WORK ITEM => Restate the records that follow word for word. Omit the images.

-----

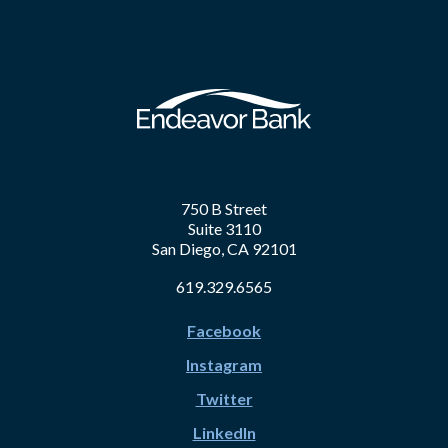
750 B Street
Suite 3110
San Diego, CA 92101
619.329.6565
Facebook
Instagram
Twitter
LinkedIn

-----

EXERCISE RESPONSE =>
750 B Street
Suite 3110
San Diego, CA 92101
619.329.6565
Facebook
Instagram
Twitter
LinkedIn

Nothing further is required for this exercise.